**Collected material**:
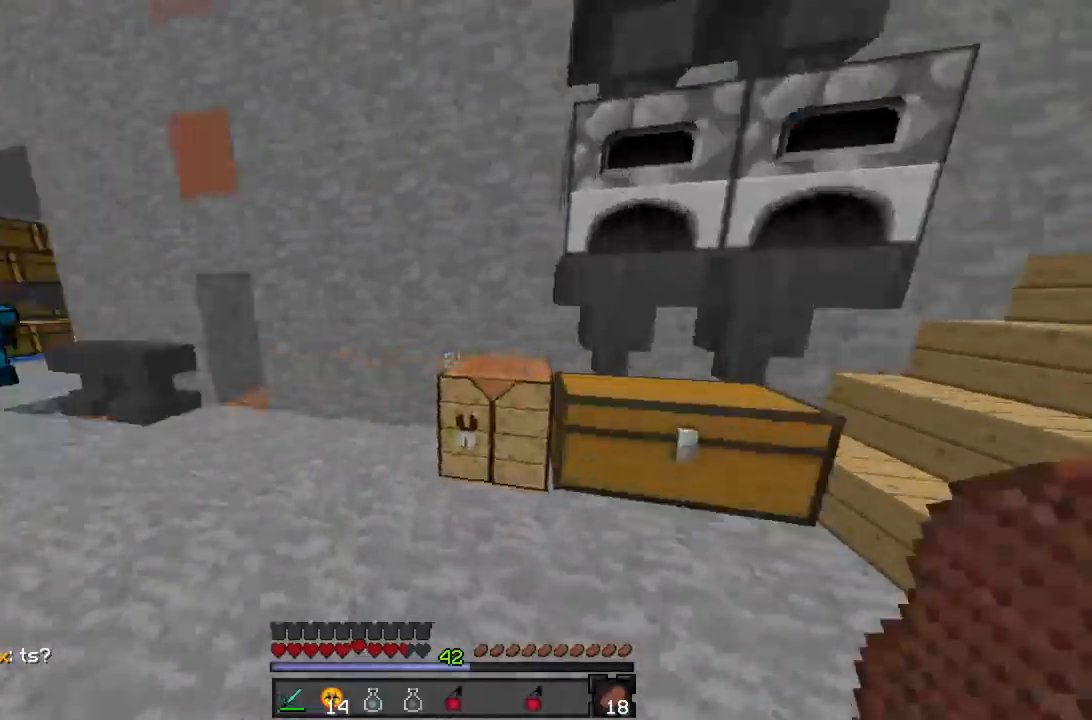
Gameplay with keyboard and mouse; each line is a JSON object with the keys and mouse buttons held at the frame after it. "events" lists presses ("down") and releases ("up") of "a", "d", "s", "w", "mouse_left" and "mouse_right" between this image and that frame as [ms after this image, input, new state], when the widget could be followed in between. "mouse_left", "mouse_right" = the "left", "right" buttons of the "mouse" list. No other keys are recorded. Fast repeated clicks can show as one long hold. Mouse movement is not recorded.
{"keys": ["w"], "mouse": [], "events": [[156, "a", "up"]]}
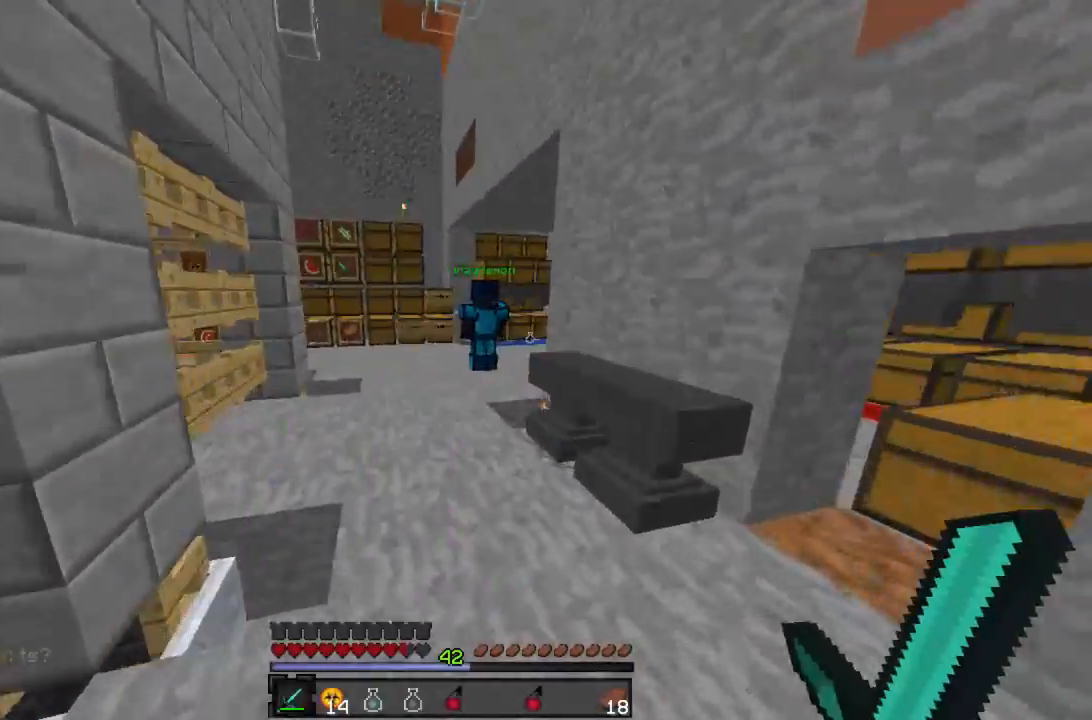
{"keys": ["w"], "mouse": [], "events": [[22, "a", "down"], [89, "a", "up"]]}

**Problem to solve**: Every line above in which the word "down" occurs is to be copied.

**Task result**:
Gameplay with keyboard and mouse; each line is a JSON object with the keys and mouse buttons held at the frame after it. "events" lists presses ("down") and releases ("up") of "a", "d", "s", "w", "mouse_left" and "mouse_right" between this image and that frame as [ms after this image, input, new state], when the widget could be followed in between. "mouse_left", "mouse_right" = the "left", "right" buttons of the "mouse" list. No other keys are recorded. Fast repeated clicks can show as one long hold. Mouse movement is not recorded.
{"keys": ["w"], "mouse": [], "events": [[22, "a", "down"], [89, "a", "up"]]}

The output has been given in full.